Consumismo e vigilância
E aqui a gente chega num caso ainda mais sério e relevante, com o qual eu vou me aproximando do final dessa fala. Vocês lembram daquela frase, “a propriedade intelectual é o petróleo do século XXI”? Pois bem, esses setores avançados do capitalismo já perceberam que isso não é mais verdade. Inclusive, se você pesquisar “petróleo do século XXI”, verá qual é a nova menina dos olhos: dados. Olhando pelos resultados no Google, a partir de 2015 a frase “dados são o petróleo do século XXI” começa a pipocar na web, e hoje ela já aparece é 6x mais que “propriedade intelectual é o petróleo século do século XXI”. E o que isso tem a ver com o Android e a economia colaborativa? Ora, pro Google, o celular com Android é uma ferramenta inestimável pra coletar o grande ativo dessa empresa: nossos dados pessoais. Uma vez “refinados” e transformados em perfis, esses dados permitem à Google “produzir” a principal mercadoria deles, que é a nossa atenção; quem compra essa mercadoria são as empresas, que procuram audiências específicas que talvez queiram comprar seus produtos.
Com pequenas diferenças, esse é também o modelo de outros atores do setor de ponta do capitalismo, como o Facebook. Lembrem-se que não é apenas software livre ou verbetes da Wikipédia que nós estamos produzindo colaborativamente: todo o conteúdo que está no Facebook foi produzido por nós, e é selecionado e curado com base nas nossas interações (likes, cliques, comentários) e dados pessoais. E toda aquela plataforma é minuciosamente calibrada para maximizar, de um lado, a nossa contribuição pra ela (em forma de conteúdos ou dados), e, de outro lado, a nossa exposição a anúncios de mercadorias que possam nos interessar.
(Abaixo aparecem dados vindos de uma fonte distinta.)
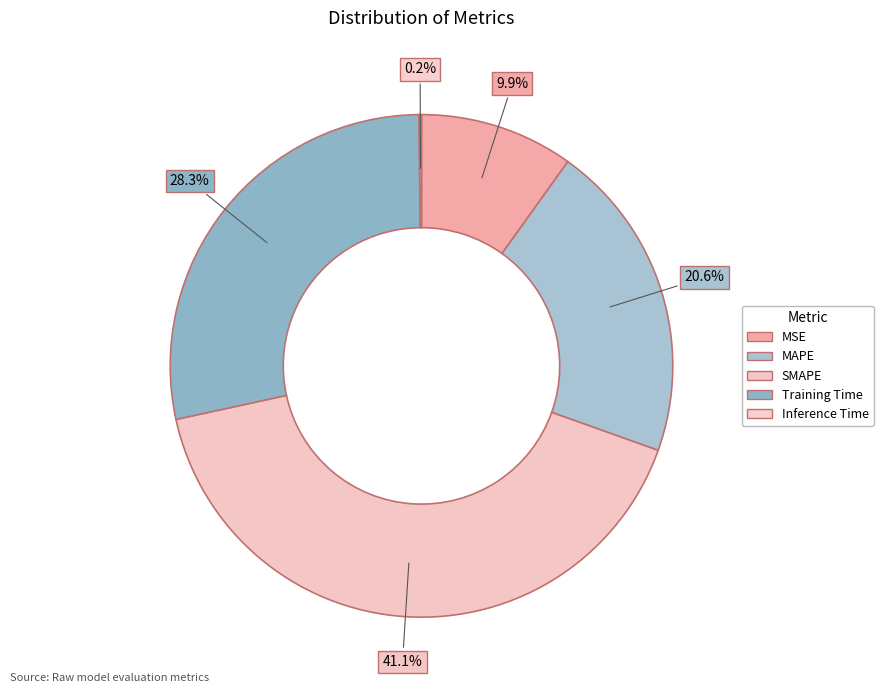

Does any single category account for the majority?

No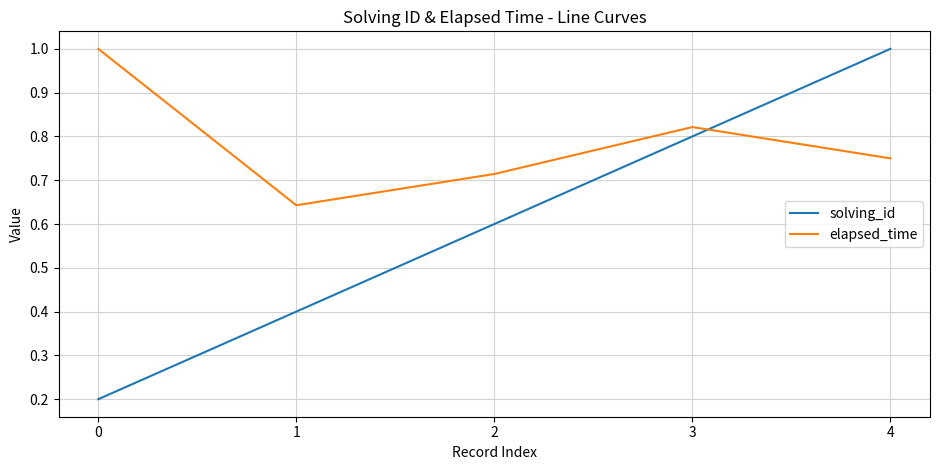

At which category does elapsed_time reach its first local valley?

1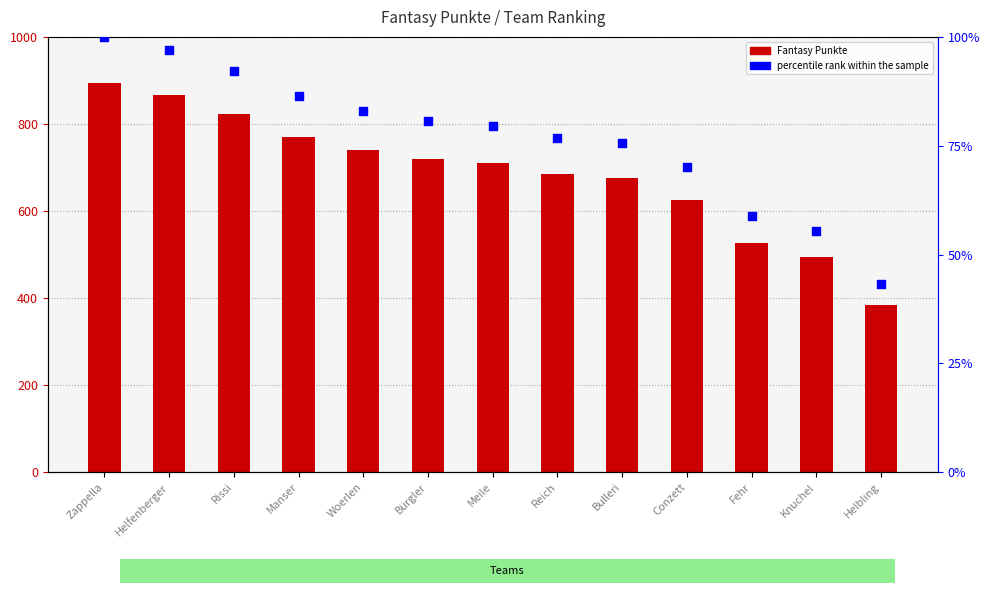

Which series contains the lowest Y value?

percentile rank within the sample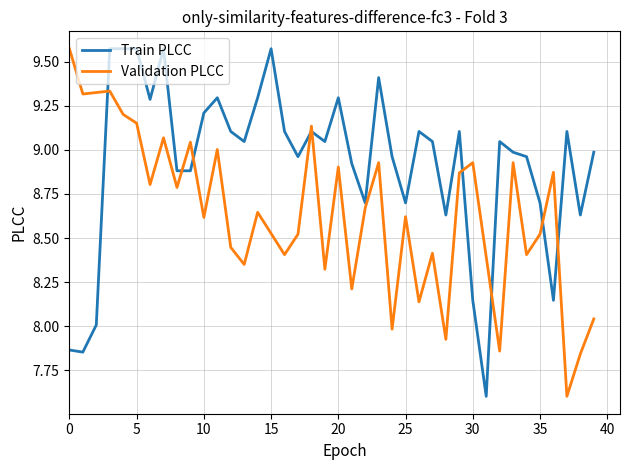

Where does the data first go above 9?

3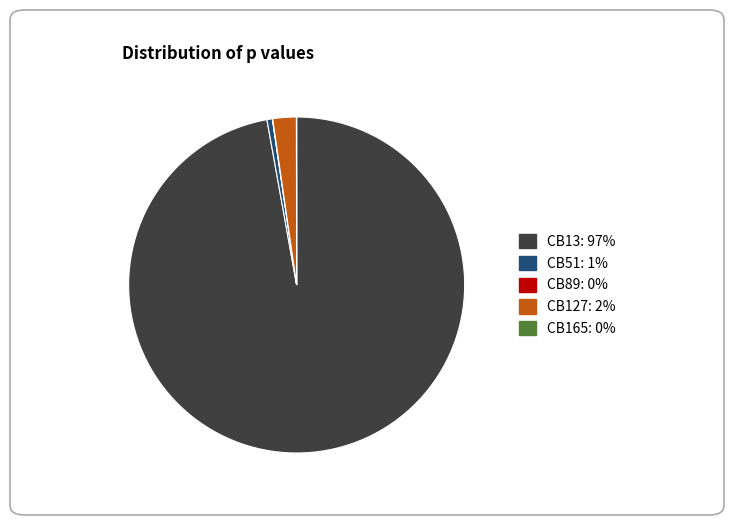

The CB127 slice represents 13% of the pie. True or false?

False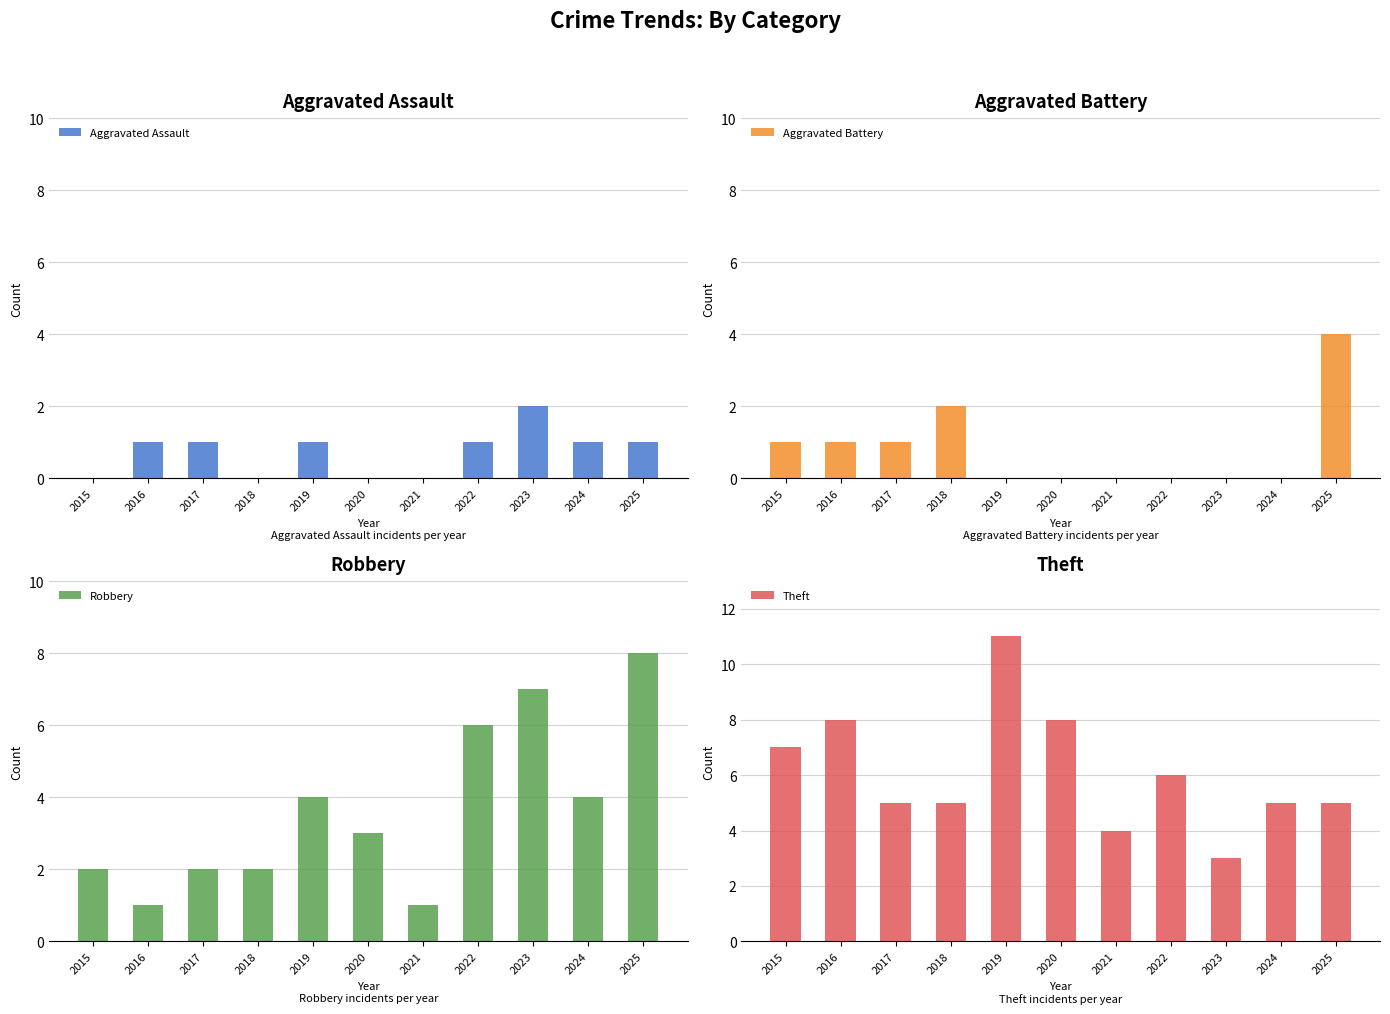

True or false: Aggravated Assault has a value of 1 at 2017.

False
Concluo apontando duas consequências muito importantes desse cenário. Em primeiro lugar, essa exposição cada vez maior a anúncios cirurgicamente selecionados, que atingem desejos que a gente mal sabia que tinha, impulsiona muito o consumismo; não há planeta suficiente pra tanto consumo, nem psicanalista suficiente pra tanto desejo frustrado.
E em segundo lugar, essa gigantesca quantidade de dados pessoais nossos pode ser abusada tanto por empresas, como por governos mal intencionados; nós já vimos isso acontecer recentemente (talvez vocês se lembrem de um sujeito chamado Edward Snowden). E um triste lembrete para nós brasileiros, que saímos de uma ditadura há pouco mais de 30 anos: com governantes que tenham tendências autoritárias, o perigo desse abuso só aumenta.